Münih Reasürans grubunun yetkililerinden Torsten Jewarrek, uluslararası topluluğun iklim değişiklikleri konusunda 7-18 Aralık 2009’da Kopenhag’da düzenlenmesi beklenen zirvede, iklim krizinin baş sorumlusu sera etkili gaz salımlarının 2050 yılına kadar yüzde 50 oranında azaltılması için küresel ölçekte bir anlaşmaya varılacağı umudunda. Nitekim zirve öncesi çok sayıda toplantı yapılmış, konuyla ilgili bilimsel araştırmalar ve alınması gereken önlemler ortaya konularak en yoğun şekliyle tartışılmıştır. Ancak söz konusu tartışmalara bakıldığında iklim değişikliklerinin tetikçisi sera etkili gaz salımlarının azaltılması için küresel ölçekte tüm ulusların katılacakları yaptırımlı bir anlaşmanın gerçekleşmesi, büyük bir olasılıkla bir kez daha başka bahara ertelenecek.
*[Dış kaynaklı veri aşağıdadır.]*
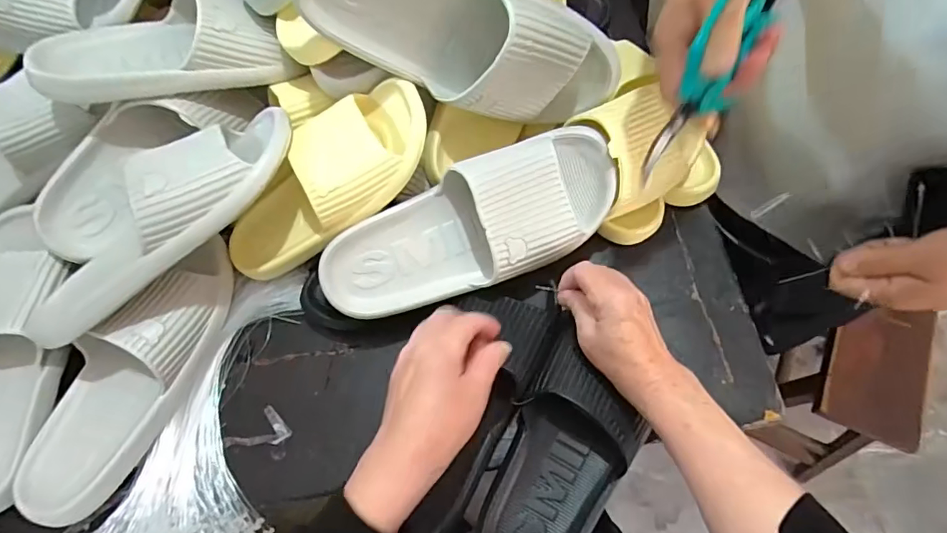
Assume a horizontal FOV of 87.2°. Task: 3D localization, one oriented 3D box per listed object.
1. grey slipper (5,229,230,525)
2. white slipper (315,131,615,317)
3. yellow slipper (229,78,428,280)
[{"bbox_3d":[-0.325,0.088,0.458,0.112,0.065,0.272,21,70,10],"label":"grey slipper"},{"bbox_3d":[-0.004,-0.035,0.455,0.276,0.080,0.108,-21,97,-2],"label":"white slipper"},{"bbox_3d":[-0.149,-0.076,0.468,0.242,0.060,0.103,-34,67,24],"label":"yellow slipper"}]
Oysa iklim değişikliklerinin şakasının olmadığı ortadadır. Münih R grubunun raporuna ek haritada, büyük can kaybı ve maddi hasara yol açan felaketler sırasıyla, “jeofizik (deprem, tsunami, volkanik olaylar), meteorolojik (tayfunlar, kasırgalar), hidrolik (taşkınlar) ve iklimsel (aşırı sıcaklık, kuraklık, yangınlar)” şeklinde yer almaktadır. Daha da kötüsü bu felaketlerin, acil önlem alınmasında gecikildiği takdirde artarak ve şiddetlenerek süreceği kimse için sır değildir.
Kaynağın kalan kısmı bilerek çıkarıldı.